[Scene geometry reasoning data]

((

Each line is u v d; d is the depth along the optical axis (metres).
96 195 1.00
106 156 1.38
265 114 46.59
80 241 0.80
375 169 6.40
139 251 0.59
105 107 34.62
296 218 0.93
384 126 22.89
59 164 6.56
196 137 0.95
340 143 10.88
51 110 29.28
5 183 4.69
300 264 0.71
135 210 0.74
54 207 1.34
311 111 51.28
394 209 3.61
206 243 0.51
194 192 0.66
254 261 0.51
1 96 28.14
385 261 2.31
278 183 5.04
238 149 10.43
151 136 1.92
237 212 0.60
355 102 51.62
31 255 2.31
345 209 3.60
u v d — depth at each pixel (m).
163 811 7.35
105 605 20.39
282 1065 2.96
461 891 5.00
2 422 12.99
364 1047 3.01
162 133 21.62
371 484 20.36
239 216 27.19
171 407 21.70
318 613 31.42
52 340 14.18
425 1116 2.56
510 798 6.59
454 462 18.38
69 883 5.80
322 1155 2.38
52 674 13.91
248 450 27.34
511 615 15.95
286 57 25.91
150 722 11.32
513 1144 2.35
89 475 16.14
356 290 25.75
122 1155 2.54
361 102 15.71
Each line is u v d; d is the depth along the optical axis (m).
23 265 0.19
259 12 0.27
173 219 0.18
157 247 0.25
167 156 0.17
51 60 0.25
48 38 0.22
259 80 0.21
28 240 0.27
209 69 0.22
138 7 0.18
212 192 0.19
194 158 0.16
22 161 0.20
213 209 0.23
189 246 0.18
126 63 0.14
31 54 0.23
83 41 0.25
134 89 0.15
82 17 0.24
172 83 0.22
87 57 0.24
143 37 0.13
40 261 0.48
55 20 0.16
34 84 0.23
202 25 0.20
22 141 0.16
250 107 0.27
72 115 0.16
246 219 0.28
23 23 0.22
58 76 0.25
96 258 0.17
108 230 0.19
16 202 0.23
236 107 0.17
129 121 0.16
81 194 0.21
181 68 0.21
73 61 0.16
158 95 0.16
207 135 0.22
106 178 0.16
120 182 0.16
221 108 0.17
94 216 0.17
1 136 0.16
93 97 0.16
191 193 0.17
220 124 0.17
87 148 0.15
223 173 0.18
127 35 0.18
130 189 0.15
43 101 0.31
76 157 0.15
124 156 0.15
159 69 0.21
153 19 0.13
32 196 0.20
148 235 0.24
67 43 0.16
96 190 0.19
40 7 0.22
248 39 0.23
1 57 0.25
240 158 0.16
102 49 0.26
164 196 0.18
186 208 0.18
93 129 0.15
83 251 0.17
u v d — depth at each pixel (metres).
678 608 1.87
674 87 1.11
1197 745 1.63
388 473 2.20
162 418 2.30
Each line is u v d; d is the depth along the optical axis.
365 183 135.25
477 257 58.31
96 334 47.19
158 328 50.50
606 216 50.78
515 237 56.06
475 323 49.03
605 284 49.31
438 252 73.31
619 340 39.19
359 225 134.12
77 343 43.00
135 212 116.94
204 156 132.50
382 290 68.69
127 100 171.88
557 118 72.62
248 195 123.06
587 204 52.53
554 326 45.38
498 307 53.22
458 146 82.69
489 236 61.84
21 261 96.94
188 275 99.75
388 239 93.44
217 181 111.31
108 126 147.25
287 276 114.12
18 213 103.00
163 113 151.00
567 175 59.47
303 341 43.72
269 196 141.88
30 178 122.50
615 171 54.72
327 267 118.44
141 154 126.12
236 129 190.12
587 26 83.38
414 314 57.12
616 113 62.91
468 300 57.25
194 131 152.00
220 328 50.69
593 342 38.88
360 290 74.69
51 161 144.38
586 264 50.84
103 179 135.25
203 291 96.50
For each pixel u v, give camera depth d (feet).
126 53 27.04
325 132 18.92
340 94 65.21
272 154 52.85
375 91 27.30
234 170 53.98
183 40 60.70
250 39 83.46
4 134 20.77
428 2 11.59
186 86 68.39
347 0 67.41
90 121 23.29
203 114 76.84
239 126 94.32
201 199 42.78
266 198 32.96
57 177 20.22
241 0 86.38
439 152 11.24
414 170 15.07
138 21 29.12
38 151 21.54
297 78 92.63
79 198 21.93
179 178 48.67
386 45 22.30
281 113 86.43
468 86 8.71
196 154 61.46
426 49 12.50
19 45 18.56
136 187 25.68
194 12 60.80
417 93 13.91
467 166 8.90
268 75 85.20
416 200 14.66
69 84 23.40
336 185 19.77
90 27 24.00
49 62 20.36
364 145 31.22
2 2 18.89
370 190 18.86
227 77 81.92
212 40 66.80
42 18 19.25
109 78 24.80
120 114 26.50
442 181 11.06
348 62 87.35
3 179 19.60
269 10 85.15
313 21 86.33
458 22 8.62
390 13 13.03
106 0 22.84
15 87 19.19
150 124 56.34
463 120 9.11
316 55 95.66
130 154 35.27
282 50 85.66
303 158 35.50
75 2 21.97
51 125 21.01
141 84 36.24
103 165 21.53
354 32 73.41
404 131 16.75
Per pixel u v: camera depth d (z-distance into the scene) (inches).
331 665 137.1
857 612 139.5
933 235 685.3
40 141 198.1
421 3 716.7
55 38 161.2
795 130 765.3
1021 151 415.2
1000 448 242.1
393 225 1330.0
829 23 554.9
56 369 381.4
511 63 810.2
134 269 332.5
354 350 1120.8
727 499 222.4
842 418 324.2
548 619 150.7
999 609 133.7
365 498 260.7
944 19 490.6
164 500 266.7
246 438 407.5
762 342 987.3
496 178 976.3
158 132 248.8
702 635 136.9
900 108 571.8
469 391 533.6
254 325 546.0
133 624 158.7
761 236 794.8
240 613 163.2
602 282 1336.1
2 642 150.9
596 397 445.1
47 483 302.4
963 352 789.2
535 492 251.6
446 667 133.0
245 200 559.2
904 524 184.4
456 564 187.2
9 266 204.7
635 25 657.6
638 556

))

Work to complete: Please find, in the entries above, every line where "depth" occurs, and copy it.

Output below:
Each line is u v d; d is the depth along the optical axis (metres).
u v d — depth at each pixel (m).
Each line is u v d; d is the depth along the optical axis (m).
u v d — depth at each pixel (metres).
Each line is u v d; d is the depth along the optical axis.
For each pixel u v, give camera depth d (feet).
Per pixel u v: camera depth d (z-distance into the scene) (inches).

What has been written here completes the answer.